Così con il coronavirus: ben presto i singoli Paesi hanno chiuso i loro confini, hanno espulso o tenuto lontani i cittadini di quei Paesi che più e per primi erano stati attaccati dalla malattia, in una sorta di caccia agli untori moderna, sì, ma uguale a quella, raccapricciante, raccontata – con freddezza di storico, e con partecipazione di cristiano – da Alessandro Manzoni nella Storia della colonna infame, che forse non fu mai amata molto dal pubblico e dai potenti, perché umilmente e onestamente affondava il coltello nelle carni del rimorso e della cattiva coscienza.
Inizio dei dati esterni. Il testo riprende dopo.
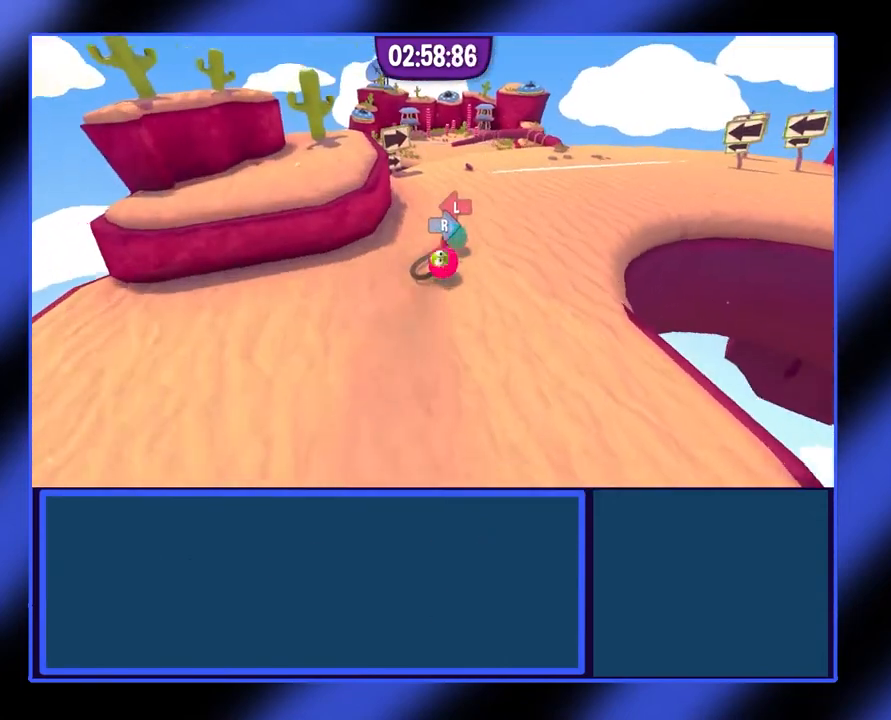
{"buttons": [], "left_stick": "up-right", "events": [[167, "left_stick", "up"], [467, "left_stick", "up-right"]]}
Una caccia all’untore, quella di oggi, che sembra ripetersi anche nel cuore della fragile cultura europeista. Dico fragile, perché proprio in questo frangente si sono ancor più rivelati i lati oscuri delle culture che si erano già manifestati di fronte alle domande di solidarietà che venivano per i migranti e per i richiedenti asilo, scacciati dalle loro case e dalle loro terre con violenza e disumanità (si pensi al destino della Siria, giardino del vicino oriente, e dei Siriani, fra i quali allignavano molte delle chiese cristiane più antiche, e più ricche di spiritualità). Anche in questo frangente la pretesa (o l’illusione) di proteggere i propri forzieri porta i Paesi di più antica tradizione (e ricchezza) commerciale – che pur erano stati tra i fondatori dello spirito comunitario, nei lontani tempi della comunità Europea del Carbone e dell’Acciaio – a trattenere il braccio di fronte alla necessità impellente di dare, di fronte alla pandemia e alla profonda crisi economica che va generando, di elargire, distribuire, condividere, sostenere, aiutare, solidarizzare con quanti più, oggi, hanno bisogno, e vedono sempre più inaridirsi e sempre più lontana la fonte del sostentamento per sé, per la propria famiglia, e per le famiglie a venire dei propri figli.
Bene ha fatto il presidente Mattarella a richiamare alla necessità di “iniziare a pensare al dopo emergenza”: e tuttavia l’emergenza è oggi, e il bisogno è oggi. La storia non si dimenticherà certo degli egoismi e delle chiusure che spurgano dal lato oscuro delle culture e di quelle che continuano a chiamarsi “civiltà”; chiamerà i protagonisti di oggi a dar conto dell’affievolimento degli ideali e della crescente disperazione del futuro, verso la quale non hanno fatto non solo quello che avrebbero dovuto, ma quello che ben avrebbero potuto fare. Ma ancora una volta i capi dei governi nazionali non si stanno dimostrando, oggi, capaci di cogliere, capire, interpretare e tradurre in fatti, sùbito, i segni dei tempi.